[What the task requires]
Scan the entries below for the word "finden", then copy each line that holds it.

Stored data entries
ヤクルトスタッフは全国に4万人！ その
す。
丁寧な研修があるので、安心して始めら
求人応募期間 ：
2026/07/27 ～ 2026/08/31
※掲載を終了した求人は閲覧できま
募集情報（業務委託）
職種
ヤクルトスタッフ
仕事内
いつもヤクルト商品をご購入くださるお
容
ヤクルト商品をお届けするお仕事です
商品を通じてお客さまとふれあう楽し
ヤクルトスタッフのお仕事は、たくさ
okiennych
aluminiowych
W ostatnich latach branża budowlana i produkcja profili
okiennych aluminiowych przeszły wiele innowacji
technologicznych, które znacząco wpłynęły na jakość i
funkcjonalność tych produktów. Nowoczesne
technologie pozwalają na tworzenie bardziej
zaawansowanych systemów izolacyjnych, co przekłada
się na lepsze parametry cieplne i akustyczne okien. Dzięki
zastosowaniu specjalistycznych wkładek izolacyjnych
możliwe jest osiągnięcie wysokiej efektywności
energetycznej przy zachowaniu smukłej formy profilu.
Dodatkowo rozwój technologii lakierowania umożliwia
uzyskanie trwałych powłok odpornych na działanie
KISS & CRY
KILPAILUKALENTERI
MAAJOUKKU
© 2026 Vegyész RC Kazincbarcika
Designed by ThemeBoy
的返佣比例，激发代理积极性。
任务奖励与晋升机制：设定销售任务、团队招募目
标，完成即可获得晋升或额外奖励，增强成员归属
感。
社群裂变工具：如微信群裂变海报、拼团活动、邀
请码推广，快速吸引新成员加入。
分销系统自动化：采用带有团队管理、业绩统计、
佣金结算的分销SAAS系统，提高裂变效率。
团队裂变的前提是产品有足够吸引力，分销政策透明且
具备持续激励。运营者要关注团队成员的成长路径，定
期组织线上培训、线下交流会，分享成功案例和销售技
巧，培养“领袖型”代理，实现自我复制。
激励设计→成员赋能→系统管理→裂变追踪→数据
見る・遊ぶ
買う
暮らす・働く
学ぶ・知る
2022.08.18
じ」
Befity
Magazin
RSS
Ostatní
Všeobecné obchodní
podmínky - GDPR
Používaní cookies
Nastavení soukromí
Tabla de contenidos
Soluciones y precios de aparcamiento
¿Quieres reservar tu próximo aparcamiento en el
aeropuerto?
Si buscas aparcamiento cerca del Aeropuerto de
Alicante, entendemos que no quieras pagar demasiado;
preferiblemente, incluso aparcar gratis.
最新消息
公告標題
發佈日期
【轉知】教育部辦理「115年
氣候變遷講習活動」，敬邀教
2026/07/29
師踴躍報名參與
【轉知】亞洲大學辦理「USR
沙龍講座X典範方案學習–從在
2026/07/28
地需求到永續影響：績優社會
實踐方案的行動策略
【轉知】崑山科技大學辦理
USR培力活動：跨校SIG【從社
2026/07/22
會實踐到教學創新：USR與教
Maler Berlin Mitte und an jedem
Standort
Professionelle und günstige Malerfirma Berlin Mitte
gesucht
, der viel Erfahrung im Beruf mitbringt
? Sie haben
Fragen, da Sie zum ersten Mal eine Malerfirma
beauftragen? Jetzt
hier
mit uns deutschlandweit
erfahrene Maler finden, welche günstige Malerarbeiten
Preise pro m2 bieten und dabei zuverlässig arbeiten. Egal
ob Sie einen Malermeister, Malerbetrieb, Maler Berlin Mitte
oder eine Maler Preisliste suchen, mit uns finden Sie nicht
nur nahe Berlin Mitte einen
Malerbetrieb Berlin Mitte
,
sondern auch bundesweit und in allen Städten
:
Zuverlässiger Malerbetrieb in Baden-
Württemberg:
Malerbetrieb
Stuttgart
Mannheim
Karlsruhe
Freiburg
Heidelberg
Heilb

[Expected output]
erfahrene Maler finden, welche günstige Malerarbeiten
oder eine Maler Preisliste suchen, mit uns finden Sie nicht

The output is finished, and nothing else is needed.